Читать «Народ лагерей» онлайн - страница 86

Иштван Эркень

Без песни труд — мука мученическая. Мы уже видели, как расходилось от труда кругами и ширилось пестование прекрасного. Стоило только небольшой кучке людей проявить инициативу, как ее с радостью и азартом подхватывали остальные, и круг участников рос день ото дня. Культура плена — коллективная культура. Общее дело или того больше: общий интерес.

Неделю пребывали в предвкушении очередного выступления, а потом целую неделю обсуждали увиденное. Критиковали, отмечали недостатки, вносили поправки и предложения. Артистов судили с такой же строгостью, как поваров.

Не следует толковать превратно, мы не собираемся петь хвалебные гимны. Никто не станет утверждать, будто бы во время Второй мировой войны в советском плену расцвела особая, самостоятельная венгерская культура. Рождались отдельные песни, мелодии, но эти разрозненные цветы не соединялись в букет, создавались стихи и пьесы «по случаю», но шедевров не появилось ни единого. На сей раз даже Геза Дёни не предавался тоске в Красноярске. Была война, молчали музы. Но слушатели и читатели просили слова, а на сцену — в порядке исключения — выходили даже зрители.

Рабочие с кирпичного завода писали стихи, ткачи сочиняли комедии, крестьяне подбирали к ним музыку. Конечно, культурой в полном смысле слова это не назовешь, но это устремление и потребность. Твердое устремление и все возрастающая потребность — два плода, вызревшие в плену. Не знаю, много это или мало, но плод это крепкий и здоровый, а из семян его, быть может, пробьются ростки лучшего мира.

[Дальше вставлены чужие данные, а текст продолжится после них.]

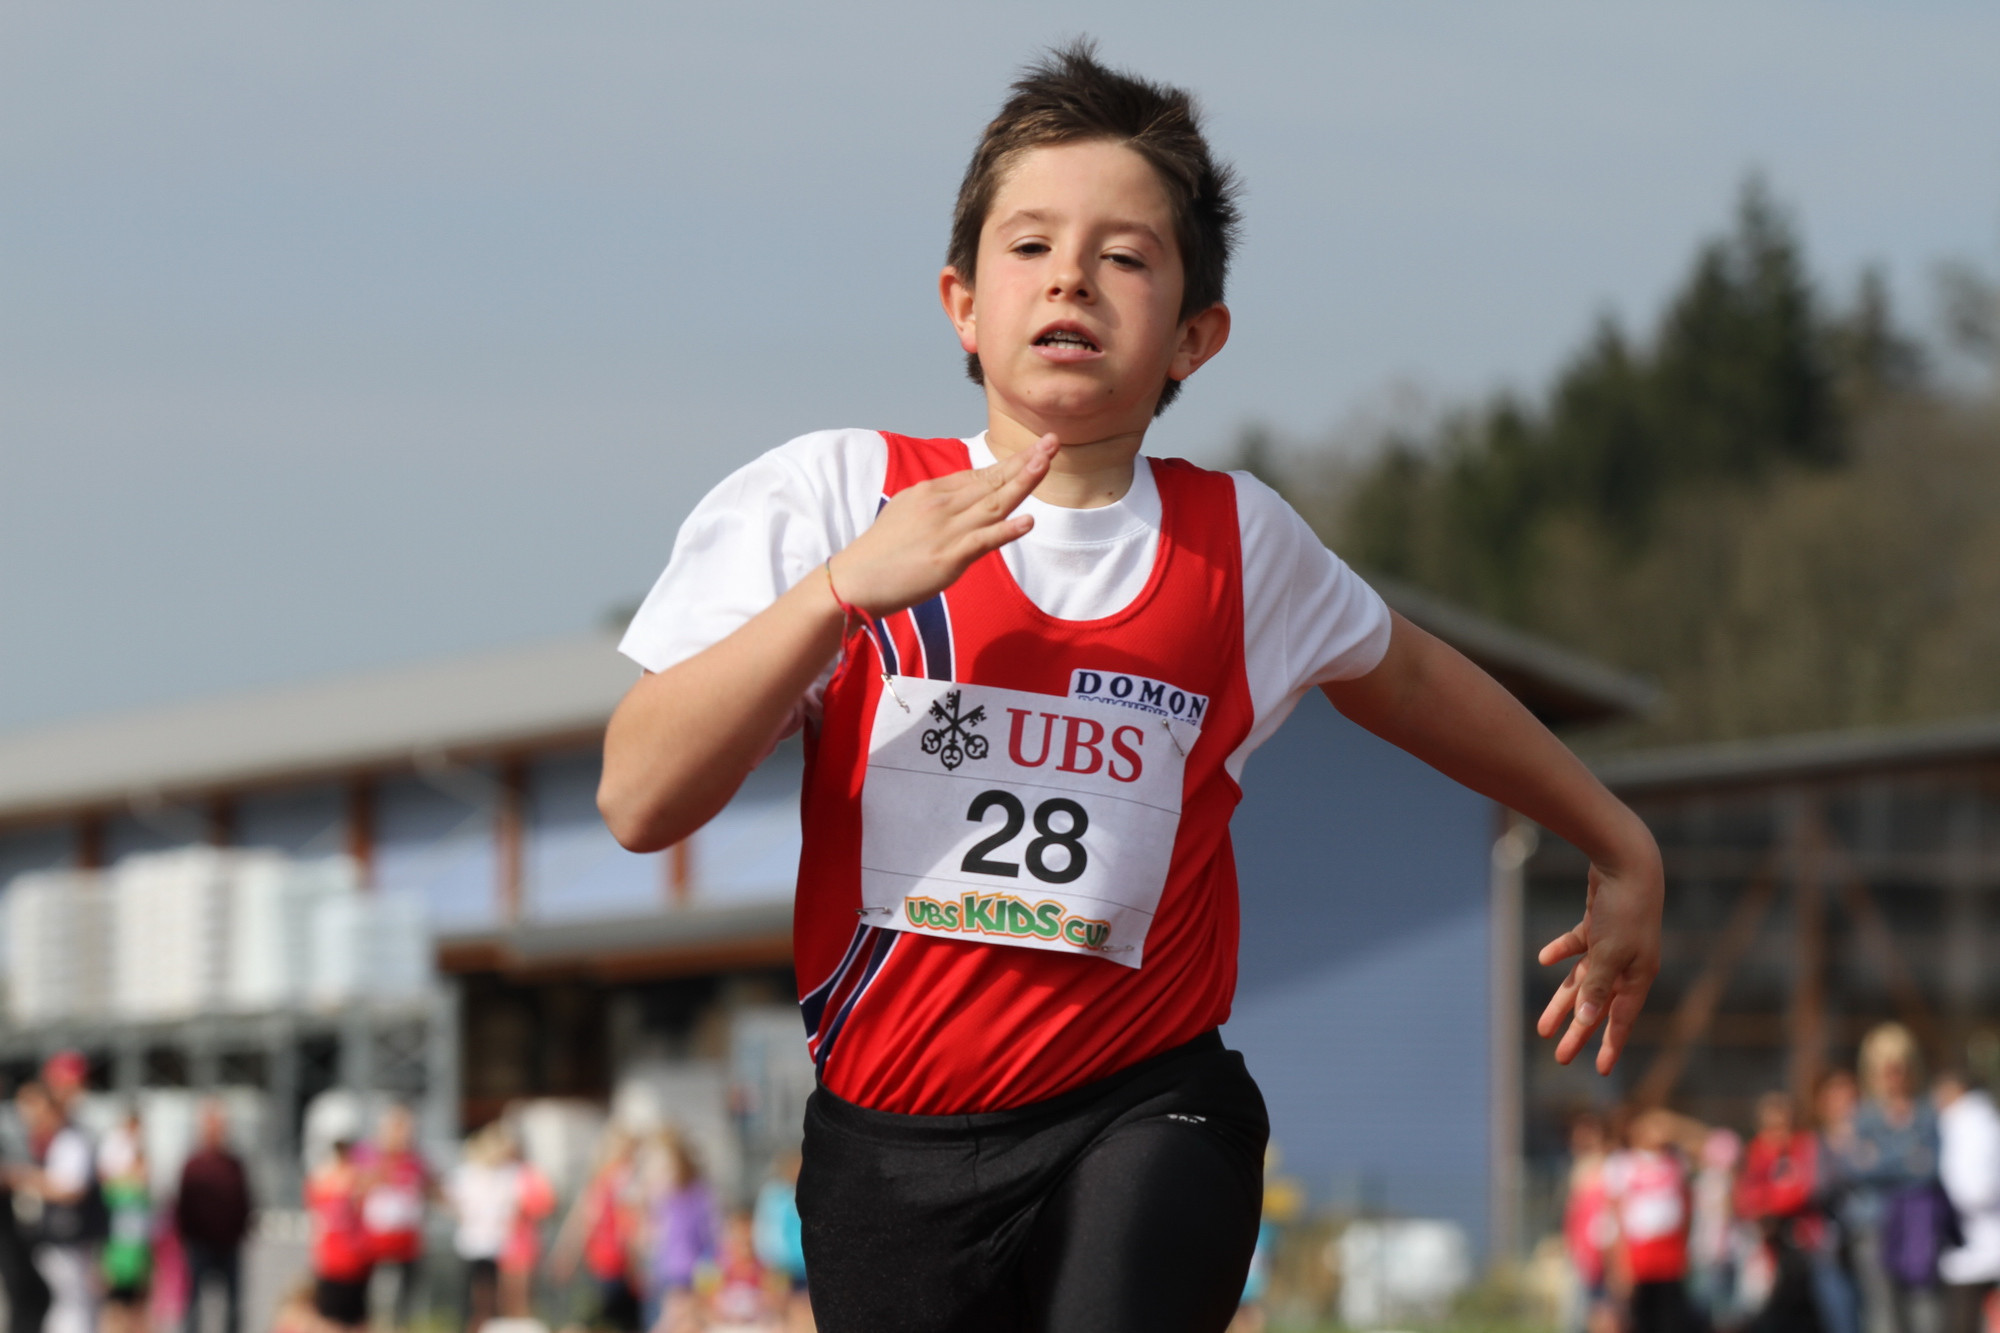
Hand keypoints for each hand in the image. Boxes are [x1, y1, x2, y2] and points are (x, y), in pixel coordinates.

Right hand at [827, 435, 1057, 615]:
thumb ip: (937, 504)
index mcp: (932, 492)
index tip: (1036, 450)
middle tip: (1053, 442)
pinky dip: (1006, 531)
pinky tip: (1028, 521)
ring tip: (1046, 464)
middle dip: (1025, 461)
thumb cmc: (881, 552)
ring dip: (1023, 482)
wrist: (854, 580)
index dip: (1011, 463)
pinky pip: (983, 541)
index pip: (980, 475)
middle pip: (992, 481)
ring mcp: (946, 531)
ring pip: (994, 503)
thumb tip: (962, 500)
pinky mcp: (948, 558)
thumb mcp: (907, 513)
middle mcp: (942, 505)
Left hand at [1536, 844, 1661, 1073]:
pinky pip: (1578, 945)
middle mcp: (1628, 964)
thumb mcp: (1609, 953)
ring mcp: (1613, 944)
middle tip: (1560, 1057)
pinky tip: (1544, 958)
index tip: (1598, 1070)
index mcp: (1638, 976)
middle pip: (1597, 1005)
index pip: (1621, 1019)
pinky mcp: (1599, 924)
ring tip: (1542, 1027)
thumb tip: (1585, 1020)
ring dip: (1562, 1001)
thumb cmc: (1624, 911)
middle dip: (1578, 1032)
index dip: (1609, 1045)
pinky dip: (1561, 952)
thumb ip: (1596, 987)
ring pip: (1583, 980)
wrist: (1627, 862)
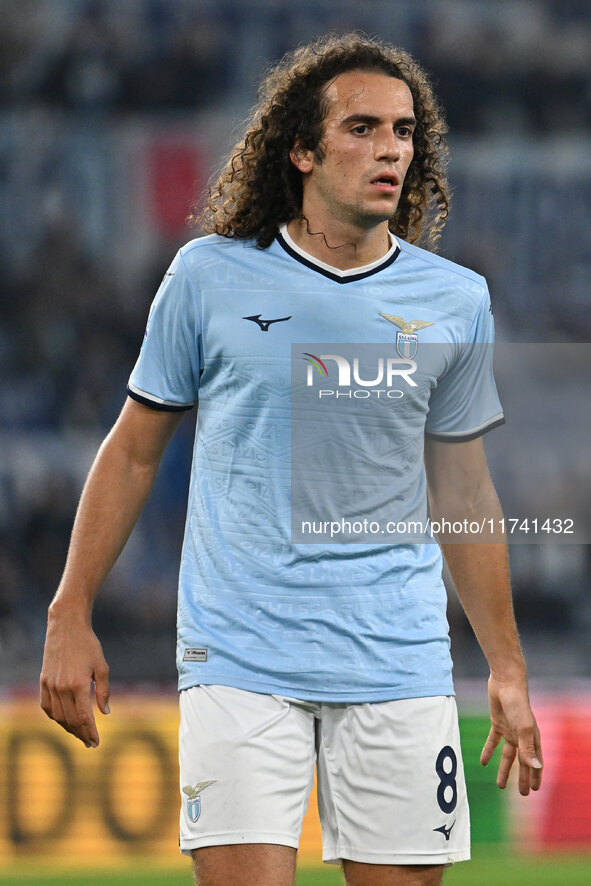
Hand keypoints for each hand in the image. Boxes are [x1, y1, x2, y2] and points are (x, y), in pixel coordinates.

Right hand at [40, 607, 109, 747]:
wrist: (66, 627)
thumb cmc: (88, 645)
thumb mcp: (101, 666)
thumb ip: (104, 691)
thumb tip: (106, 713)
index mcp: (79, 685)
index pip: (84, 717)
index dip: (90, 732)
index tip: (96, 743)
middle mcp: (62, 688)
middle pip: (71, 720)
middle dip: (81, 734)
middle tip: (90, 743)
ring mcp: (50, 685)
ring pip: (58, 716)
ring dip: (68, 727)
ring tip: (79, 733)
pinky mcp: (43, 681)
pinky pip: (46, 706)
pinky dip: (54, 716)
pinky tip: (63, 720)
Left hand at [480, 674, 542, 794]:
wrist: (505, 682)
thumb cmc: (518, 704)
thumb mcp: (523, 728)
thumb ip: (527, 748)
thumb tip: (535, 768)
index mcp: (532, 738)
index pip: (536, 762)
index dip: (535, 776)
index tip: (535, 790)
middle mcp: (522, 736)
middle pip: (522, 762)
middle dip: (523, 777)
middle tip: (523, 793)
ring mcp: (509, 730)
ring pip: (507, 755)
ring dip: (504, 769)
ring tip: (500, 785)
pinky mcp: (497, 723)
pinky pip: (493, 741)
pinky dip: (488, 751)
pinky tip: (483, 762)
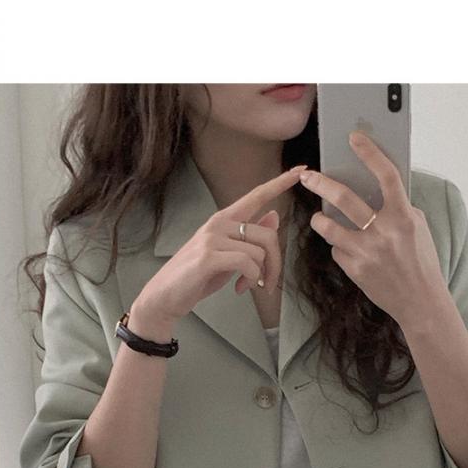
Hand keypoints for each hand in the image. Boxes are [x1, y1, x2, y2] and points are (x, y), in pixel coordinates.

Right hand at [130, 173, 296, 345]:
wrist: (166, 296)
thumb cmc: (196, 276)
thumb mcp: (229, 256)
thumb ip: (250, 237)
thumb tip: (273, 217)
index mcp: (225, 219)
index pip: (257, 195)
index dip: (280, 183)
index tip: (301, 172)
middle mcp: (219, 222)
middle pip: (267, 234)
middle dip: (276, 264)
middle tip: (269, 283)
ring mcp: (213, 238)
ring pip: (259, 251)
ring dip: (261, 276)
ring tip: (248, 287)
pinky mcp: (209, 256)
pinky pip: (247, 264)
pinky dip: (250, 280)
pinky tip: (240, 289)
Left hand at [297, 138, 436, 339]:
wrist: (421, 303)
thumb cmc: (421, 261)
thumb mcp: (417, 227)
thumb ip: (397, 206)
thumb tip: (375, 185)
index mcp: (403, 217)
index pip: (386, 176)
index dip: (370, 153)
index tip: (355, 138)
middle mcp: (384, 233)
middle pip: (345, 199)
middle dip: (321, 183)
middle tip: (307, 176)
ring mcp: (368, 253)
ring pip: (330, 228)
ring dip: (320, 220)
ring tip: (319, 217)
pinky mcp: (356, 271)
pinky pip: (338, 251)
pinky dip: (340, 247)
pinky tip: (348, 249)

Когда мы опрашивали своих товарищей по несчастью — интеллигентов, рабочих и крестьян, — знают ли они, кто такие Ади, Аттила Йожеф и Барток, мы задали и такой вопрос: какую книгу им хотелось бы прочесть? О чем следует писать сочинителям?

Интересно, что из двадцати четырех опрошенных половине хотелось бы прочесть о событиях последних пяти лет. «Этакую уйму людей на бойню погнать — тут вам не шутки», — высказался Лайош Чери, каменщик. Миклош Печи тоже желает узнать «правду»: что и почему произошло с ним. «Любовь меня не волнует, кино тоже. Узнать бы, что происходило за кулисами». Это слова не какого-нибудь там разочарованного политика, а молодого помощника ювелира.

Читать о любви захотели только двое, оба интеллигенты: один — служащий, а другой — высокообразованный юрист, доктор Ференц Ковач. Последний добавил: «Военной темы лучше не касаться, пока не забудется этот кошмар…» Похоже, растревоженная совесть интеллигенции жаждет забвения.

Но есть и такие, кого интересует будущее. «Сколько книжек понаписано, а что толку? Хоть бы кто написал, что нас ожидает!» — сказал Дюла Касса, земледелец из Прибалатонья. «Описать тяготы прошлого, а главное, рассказать, что с нами будет!» — требует Ласло Керестури. Предыдущие двенадцать человек призывали к ответу прошлое. Пятерым хотелось бы заглянуть в будущее. Семнадцать человек желают одного и того же: исторической правды.

Остаются четверо; этим желательно прочесть о труде. «К примеру, пройдитесь по городу, посмотрите, как живут люди. Хорошую книгу можно написать об этом! Вот и пишите о труде!» — заявляет металлист Ласло Тараи. Шандор Паал, паренек с Большой венгерской низменности, дает такой наказ: «Описали бы, как живется людям в нашем привольном степном краю да на хуторах. Чем питается народ, как трудится. Пусть книга будет понятна тому, о ком она написана. Напишите книгу про нас, такую каждый прочтет».